◆ **Your objective**
Lines with the word "суконные" are the answer; copy each of them from the data below.

◆ **Dataset entries**
# # # # # # #

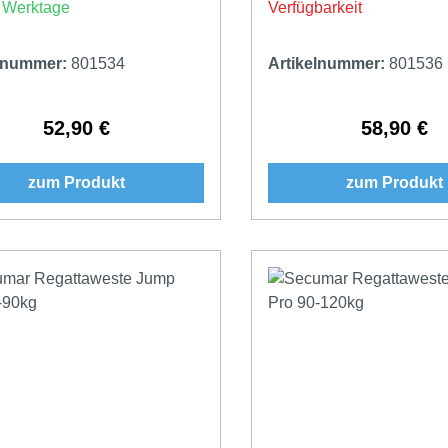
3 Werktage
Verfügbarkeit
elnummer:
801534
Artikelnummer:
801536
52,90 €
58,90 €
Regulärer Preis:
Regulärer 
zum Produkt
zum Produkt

# # # # # # #

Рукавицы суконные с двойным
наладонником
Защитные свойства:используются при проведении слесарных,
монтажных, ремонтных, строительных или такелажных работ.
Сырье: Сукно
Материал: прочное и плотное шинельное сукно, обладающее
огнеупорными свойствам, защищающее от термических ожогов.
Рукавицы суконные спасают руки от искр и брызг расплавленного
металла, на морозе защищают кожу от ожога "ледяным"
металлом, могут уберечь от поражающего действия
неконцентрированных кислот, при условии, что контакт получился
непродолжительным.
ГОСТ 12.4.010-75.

# # # # # # #

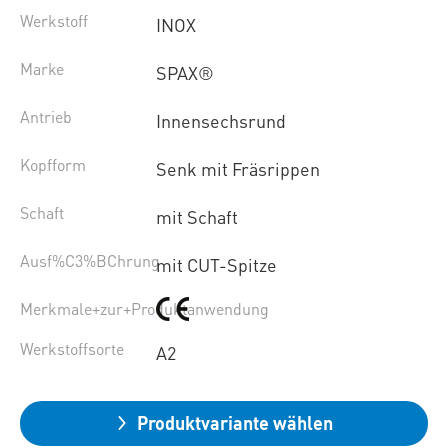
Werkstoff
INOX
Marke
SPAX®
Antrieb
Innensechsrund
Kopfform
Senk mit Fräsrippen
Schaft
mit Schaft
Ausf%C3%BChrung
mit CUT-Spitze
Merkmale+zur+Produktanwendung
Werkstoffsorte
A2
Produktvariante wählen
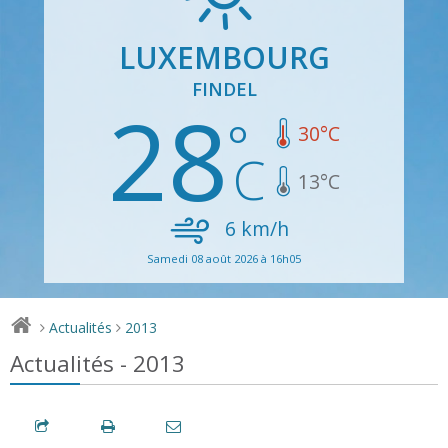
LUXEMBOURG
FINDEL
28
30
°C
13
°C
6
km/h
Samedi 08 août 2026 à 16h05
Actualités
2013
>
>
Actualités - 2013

# # # # # # #

◆ **Response to the task**
Рукавицы суконные с двойным
Рукавицы суконные спасают руки от искр и брызг расплавленного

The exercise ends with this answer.